REQUIRED WORK
A) According to the article on meditation for stock investing, in what year did Amos Tversky and Daniel Kahneman first introduce the term cognitive bias?
B) List every way the article on meditation for stock investing says meditation and mindfulness improve stock investors' performance.
C) Pick up the article on meditation for stock investing after its final sentence and continue writing it.

SUPPLIED TEXT
++++

Meditation and Mindfulness for Better Stock Investing


When someone mentions meditation, you could be tempted to think of Buddhist monks in their silent retreats meditating all day long… but the truth is, you don’t need to be a spiritual person to meditate. Anyone can meditate, any place, any time. Meditation is not just for religious people — it’s a practical way to train your mind to achieve the results you desire. For this reason, a growing number of investors and traders are turning to meditation and mindfulness to take their stock investing skills to the next level.

Meditation and mindfulness improve stock investors’ performance by:

  • Enabling them to take control of their cognitive biases when investing.
  • Helping them manage emotions such as greed, fear, worry and panic.
  • Giving them the tools to differentiate between the past, present and future, which in a busy mind of a stock investor can all too often get jumbled up.
  • Helping them make better decisions from present-centered awareness.
  • Improving their metacognition and decision making skills.

Meditation and mindfulness do more than simply calm the mind of a busy investor. Their benefits are so tremendous that you will be asking yourself, “why haven’t I started meditating already?”, and if you have started this practice, you will be telling yourself that you should definitely do it more often.

For more on calming the mind, see here how scientifically you can change your brainwaves with yoga and meditation.

Meditation and Mindfulness Improve Investors’ Decision Making Skills

Our judgments are often clouded by faulty reasoning, gaps in memory and attention. Human brain is a biased and limited resource. It can often fall prey to cognitive biases, i.e. systematic errors in thinking and interpreting the information we have available. These errors in thinking make us susceptible to erroneous assumptions and affect our decision making abilities. This is costly when the decisions you make are related to stock investing.

The term cognitive bias was first introduced by behavioural economists Amos Tversky and Daniel Kahneman in 1973, who won the Nobel Prize for it. Since then, behavioural economists worldwide have devoted a great deal of time and energy to studying them.

Despite that, a survey done in 2014 by CFA Institute Financial NewsBrief has shown that 56% of respondents have not managed to successfully implement behavioral finance principles in their business. Behavioral finance is defined as the study of how irrational behavior affects market prices. Irrational behavior in stock trading comes up when investors stray away from rational thinking and become susceptible to unnecessary risks.

++++

INFORMATION GIVEN
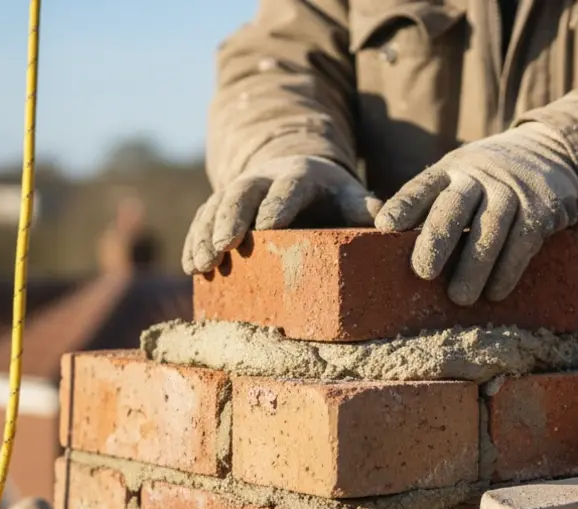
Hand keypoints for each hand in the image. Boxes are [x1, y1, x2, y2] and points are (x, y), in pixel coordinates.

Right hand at [182, 155, 381, 273]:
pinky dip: (195, 240)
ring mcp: (238, 190)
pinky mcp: (221, 206)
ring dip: (206, 234)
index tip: (268, 226)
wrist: (296, 173)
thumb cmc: (330, 197)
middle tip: (224, 245)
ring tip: (200, 264)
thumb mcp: (350, 197)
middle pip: (242, 193)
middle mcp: (263, 179)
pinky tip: (190, 265)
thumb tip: (387, 225)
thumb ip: (364, 209)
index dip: (278, 204)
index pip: (288, 187)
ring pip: (216, 206)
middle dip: (231, 218)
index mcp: (300, 176)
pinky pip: (202, 219)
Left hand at [374, 122, 577, 305]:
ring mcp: (512, 189)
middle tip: (423, 272)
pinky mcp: (541, 207)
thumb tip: (380, 231)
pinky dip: (508, 270)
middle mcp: (479, 175)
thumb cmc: (488, 180)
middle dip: (437, 239)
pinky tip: (495, 293)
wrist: (552, 151)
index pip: (422, 186)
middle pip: (454, 206)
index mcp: (451, 170)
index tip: (385, 227)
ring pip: (490, 228)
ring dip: (475, 266)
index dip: (404, 205)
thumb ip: (427, 202)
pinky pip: (523, 240)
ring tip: (459, 298)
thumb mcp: (458, 177)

++++

ANSWERS BY ITEM
A) 1973

B)
- Enabling them to take control of their cognitive biases when investing.
- Helping them manage emotions such as greed, fear, worry and panic.
- Giving them the tools to differentiate between the past, present and future, which in a busy mind of a stock investor can all too often get jumbled up.
- Helping them make better decisions from present-centered awareness.
- Improving their metacognition and decision making skills.

C)
Meditation and Mindfulness help investors improve stock investing for countless traders, portfolio managers, and hedge fund managers.
Meditation and Mindfulness help investors improve stock investing for countless traders, portfolio managers, and hedge fund managers.

Meditation and Mindfulness Help Investors Improve Stock Investing by Reducing Cognitive Biases Such As Sunk-Cost Bias

We are all prone to cognitive biases. They are very difficult to get rid of. We can be familiar with cognitive biases all we want; it still doesn’t mean we are above them. As Kahneman explained at the 65th CFA Institute Annual Conference, “Knowing the errors is not the recipe to avoiding them.”

One such bias so important for stock traders is the sunk-cost bias. This is the tendency to stick with a losing project. Why? Often, because of the time, energy or money we invested in it in the past. Instead of cutting our losses, and moving on to a new and promising project, we keep at it and we continue losing money. One study done by Andrew Hafenbrack of INSEAD in Singapore showed that a short 15 minute mindfulness meditation enabled participants to deal with this bias better. The researchers reasoned that our wandering minds dwell too much on the past, thus enforcing this bias. By practicing mindfulness, we are anchored in the present, not in the past, and can thereby obtain a clearer picture of what is no longer serving us and sever those ties.

If you happen to be confused about the difference between mindfulness and meditation and wish to learn which is which, head over here.

Investors Also Can Improve Stock Investing Through Mindfulness and Meditation by Reducing Implicit Bias and Reward-Seeking Stimulation

It is certain that allocating time for practicing mindfulness for 15 minutes before engaging in investing will keep our minds more open to the present facts instead of being biased by the past events. By focusing on the present, we are more likely to think and act more attentively and not make our business decisions based on autopilot and previously created connections that might not apply to the tasks at hand.

Another bias that mindfulness and meditation can reduce is implicit bias, a bias based on automatic associations which influences our behaviour more than we know. Examples of such bias are ageism and racism. In one study a group that listened to a 10 minute mindfulness exercise showed less bias towards age and skin color than the group who didn’t.

Another study showed that the brains of those participants who practiced mindfulness meditation showed less stimulation when seeking rewards. This enabled these participants to keep their cool. They didn’t allow the monetary reward chasing to affect their well-being and performance.

 Investors Also Can Improve Stock Investing through mindfulness and meditation by reducing Implicit Bias and Reward  Seeking Stimulation
Investors Also Can Improve Stock Investing through mindfulness and meditation by reducing Implicit Bias and Reward Seeking Stimulation

As the research on meditation, mindfulness and stock trading goes on, I am sure we will uncover that many more cognitive biases, so crucial when investing, can be counteracted by a daily dose of mindfulness and meditation.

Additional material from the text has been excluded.